Copy the entry text below word for word, starting with the line that contains "Dentro de este mapa puedes pinc" and going on through the line that contains "месяц: 13, всего: 4655", both of those lines included. Leave out the pictures.

┌────────

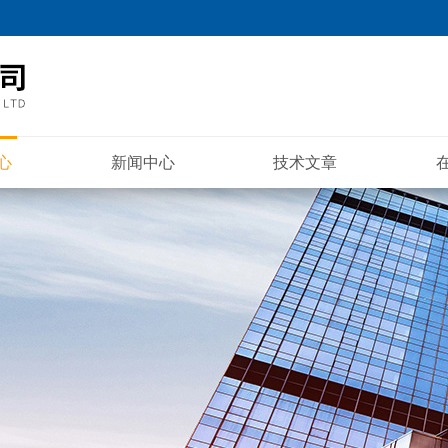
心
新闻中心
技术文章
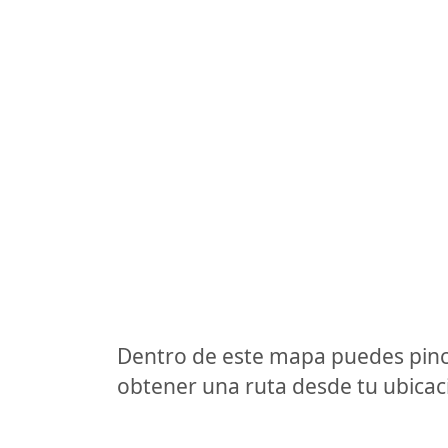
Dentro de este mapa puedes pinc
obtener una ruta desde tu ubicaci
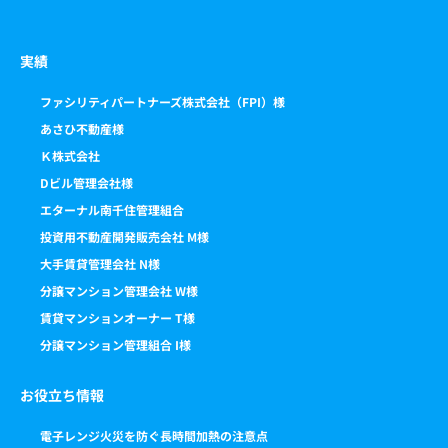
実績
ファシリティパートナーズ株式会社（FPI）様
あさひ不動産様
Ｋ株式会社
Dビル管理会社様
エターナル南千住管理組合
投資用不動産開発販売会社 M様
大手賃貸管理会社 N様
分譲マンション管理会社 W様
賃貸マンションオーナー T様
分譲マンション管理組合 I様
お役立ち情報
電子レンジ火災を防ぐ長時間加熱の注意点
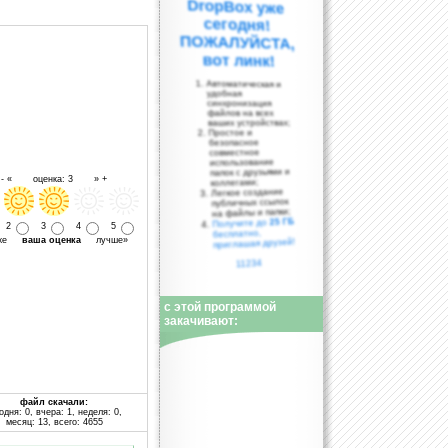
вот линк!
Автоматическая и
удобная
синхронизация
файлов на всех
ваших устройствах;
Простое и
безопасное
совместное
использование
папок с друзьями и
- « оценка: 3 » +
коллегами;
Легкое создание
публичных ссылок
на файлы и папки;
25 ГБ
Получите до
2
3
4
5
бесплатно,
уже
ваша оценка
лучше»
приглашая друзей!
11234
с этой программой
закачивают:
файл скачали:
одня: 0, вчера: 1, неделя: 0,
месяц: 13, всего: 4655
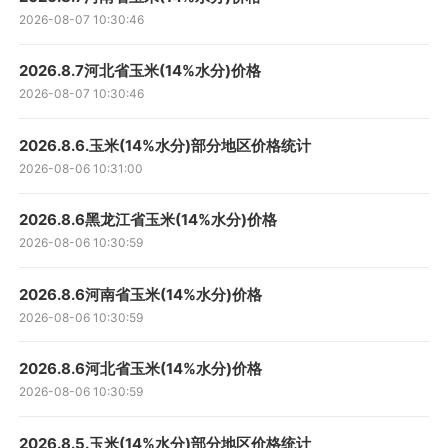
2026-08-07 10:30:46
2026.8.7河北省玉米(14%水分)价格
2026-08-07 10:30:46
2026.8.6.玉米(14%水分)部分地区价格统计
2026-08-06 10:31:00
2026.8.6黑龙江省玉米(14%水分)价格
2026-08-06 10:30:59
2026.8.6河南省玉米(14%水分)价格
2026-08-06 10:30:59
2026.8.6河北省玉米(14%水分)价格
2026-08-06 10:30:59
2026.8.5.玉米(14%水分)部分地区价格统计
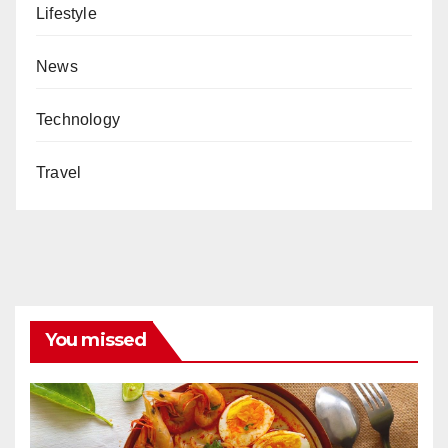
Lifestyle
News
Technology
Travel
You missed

└────────
┌────────

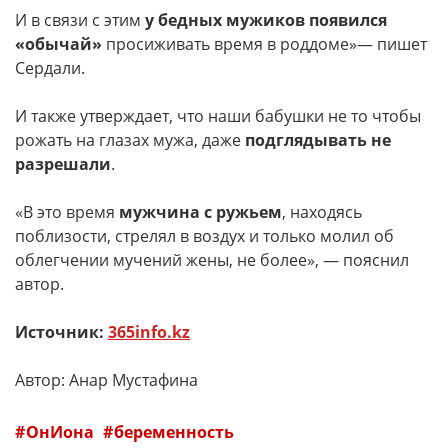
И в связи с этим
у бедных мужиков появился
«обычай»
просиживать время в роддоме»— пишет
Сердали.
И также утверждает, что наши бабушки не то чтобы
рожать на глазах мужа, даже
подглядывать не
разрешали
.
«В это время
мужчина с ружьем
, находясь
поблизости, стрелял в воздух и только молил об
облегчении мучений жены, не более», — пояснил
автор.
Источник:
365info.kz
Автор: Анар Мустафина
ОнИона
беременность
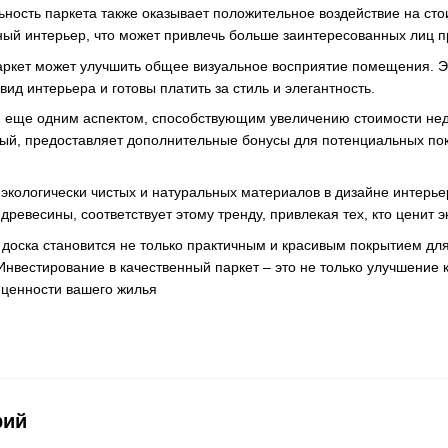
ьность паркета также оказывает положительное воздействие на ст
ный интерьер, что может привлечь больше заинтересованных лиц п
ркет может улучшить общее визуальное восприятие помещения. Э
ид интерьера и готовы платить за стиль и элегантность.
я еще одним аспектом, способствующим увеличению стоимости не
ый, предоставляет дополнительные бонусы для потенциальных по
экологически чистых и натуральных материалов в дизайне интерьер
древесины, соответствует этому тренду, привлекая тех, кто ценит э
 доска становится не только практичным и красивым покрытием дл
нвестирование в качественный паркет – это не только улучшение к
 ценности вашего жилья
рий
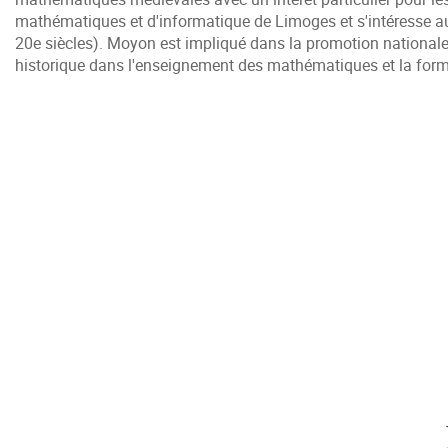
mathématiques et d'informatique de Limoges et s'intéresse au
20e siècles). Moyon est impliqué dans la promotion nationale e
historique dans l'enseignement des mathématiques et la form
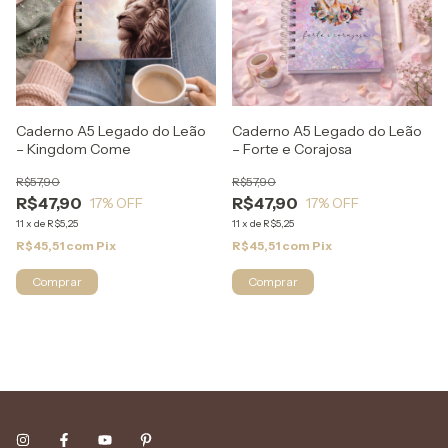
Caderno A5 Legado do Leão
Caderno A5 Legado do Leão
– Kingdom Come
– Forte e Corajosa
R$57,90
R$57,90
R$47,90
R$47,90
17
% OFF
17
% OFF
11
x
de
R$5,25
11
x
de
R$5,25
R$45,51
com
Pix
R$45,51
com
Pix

└────────
┌────────

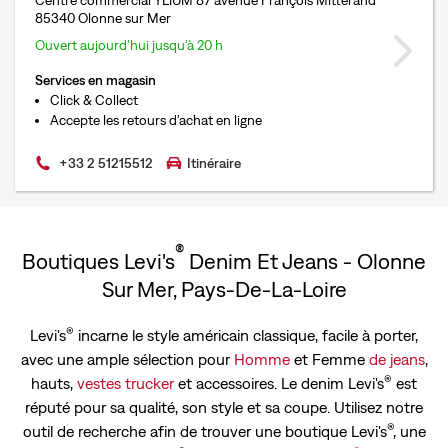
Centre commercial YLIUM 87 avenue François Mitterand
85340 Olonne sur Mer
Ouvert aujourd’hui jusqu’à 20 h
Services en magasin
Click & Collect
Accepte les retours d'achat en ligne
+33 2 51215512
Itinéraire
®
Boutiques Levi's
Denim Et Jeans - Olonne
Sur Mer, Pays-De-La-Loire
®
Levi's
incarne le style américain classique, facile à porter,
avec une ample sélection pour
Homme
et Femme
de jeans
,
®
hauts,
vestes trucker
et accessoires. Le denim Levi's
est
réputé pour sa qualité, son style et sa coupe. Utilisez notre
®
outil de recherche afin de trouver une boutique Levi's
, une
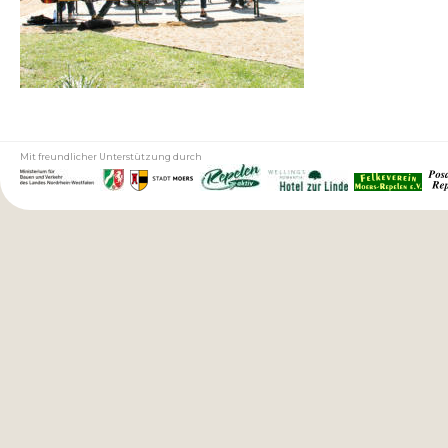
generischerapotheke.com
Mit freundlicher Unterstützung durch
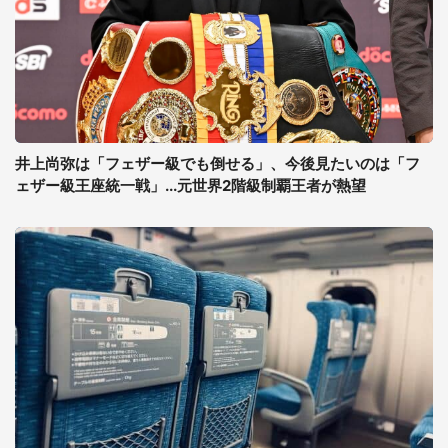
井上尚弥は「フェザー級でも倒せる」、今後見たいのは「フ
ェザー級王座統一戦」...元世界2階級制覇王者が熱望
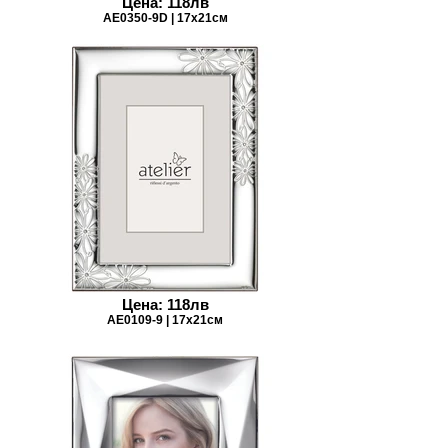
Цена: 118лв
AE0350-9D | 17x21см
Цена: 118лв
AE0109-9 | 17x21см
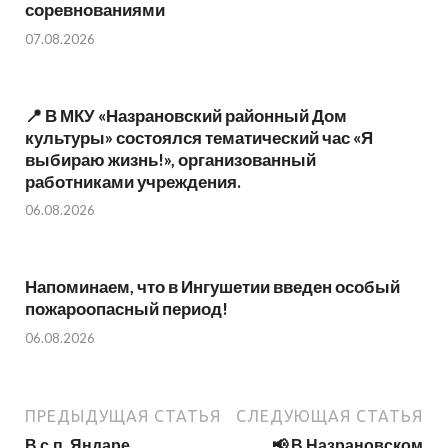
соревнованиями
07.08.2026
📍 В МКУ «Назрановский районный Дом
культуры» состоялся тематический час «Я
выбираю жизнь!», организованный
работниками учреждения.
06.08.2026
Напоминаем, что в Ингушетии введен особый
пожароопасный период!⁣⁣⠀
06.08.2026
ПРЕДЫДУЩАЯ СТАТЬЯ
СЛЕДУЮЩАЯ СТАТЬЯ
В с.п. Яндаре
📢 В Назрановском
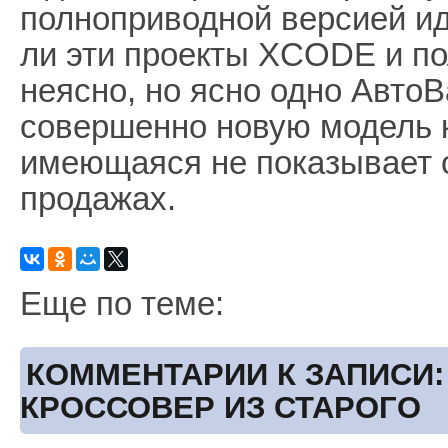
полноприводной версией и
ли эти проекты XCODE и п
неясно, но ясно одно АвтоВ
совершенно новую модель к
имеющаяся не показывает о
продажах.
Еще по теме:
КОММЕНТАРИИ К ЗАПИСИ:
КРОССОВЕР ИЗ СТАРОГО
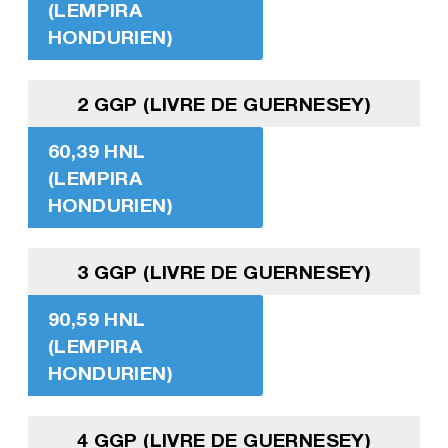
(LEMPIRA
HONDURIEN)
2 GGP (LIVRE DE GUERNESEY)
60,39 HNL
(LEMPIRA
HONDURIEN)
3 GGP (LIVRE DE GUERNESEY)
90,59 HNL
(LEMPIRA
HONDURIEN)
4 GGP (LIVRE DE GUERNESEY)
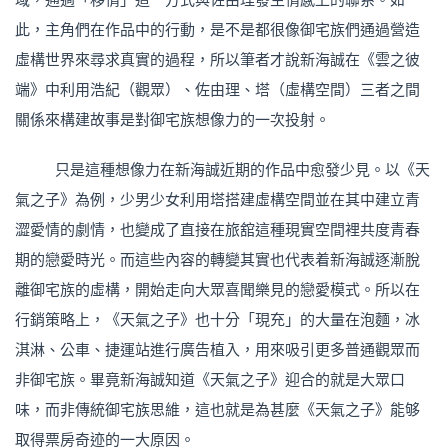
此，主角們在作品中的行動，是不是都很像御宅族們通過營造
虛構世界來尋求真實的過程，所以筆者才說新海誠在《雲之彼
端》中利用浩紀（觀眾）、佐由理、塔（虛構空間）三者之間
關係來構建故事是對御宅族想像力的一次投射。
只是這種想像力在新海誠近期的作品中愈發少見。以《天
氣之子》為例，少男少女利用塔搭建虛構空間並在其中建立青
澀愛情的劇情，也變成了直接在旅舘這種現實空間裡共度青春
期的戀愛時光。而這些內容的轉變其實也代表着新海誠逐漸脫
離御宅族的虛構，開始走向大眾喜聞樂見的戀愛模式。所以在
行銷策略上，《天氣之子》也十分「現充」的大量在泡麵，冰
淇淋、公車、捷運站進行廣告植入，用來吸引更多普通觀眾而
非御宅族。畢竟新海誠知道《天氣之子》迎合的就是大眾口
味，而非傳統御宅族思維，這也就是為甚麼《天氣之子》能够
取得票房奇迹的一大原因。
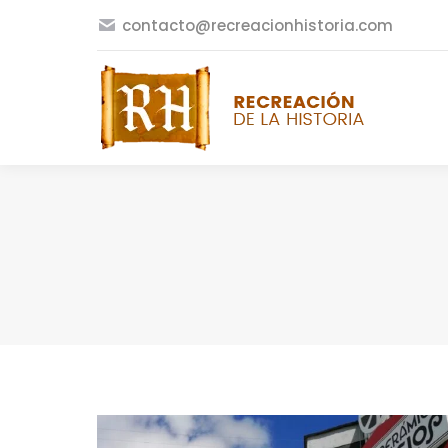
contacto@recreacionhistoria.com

└────────

*Answer to this exercise:*
Dentro de este mapa puedes pinc
obtener una ruta desde tu ubicaci
実績
ファシリティパートナーズ株式会社（FPI）様
あさひ不動産様
Ｋ株式会社
Dビル管理会社様
エターナル南千住管理組合
投資用不動産開発販売会社 M様
大手賃貸管理会社 N様
分譲マンション管理会社 W様
賃貸マンションオーナー T様
分譲マンション管理組合 I様
お役立ち情報
電子レンジ火災を防ぐ長時間加熱の注意点
вот линк!
Автоматическая и
удобная
синхронизация
файлов на всех
ваших устройствах;
Простое и
безопасное
совместное
использование
папок с друзьями и
- « оценка: 3 » +
коллегами;
Легкое создание
публичных ссылок
на файлы и папки;
25 ГБ
Получите до
2
3
4
5
бесплатно,
уже
ваша оценка
лучше»
приглашая друзей!
11234
с этой программой
закачивают:
файл скачали:
одня: 0, вчера: 1, неделя: 0,
месяц: 13, всего: 4655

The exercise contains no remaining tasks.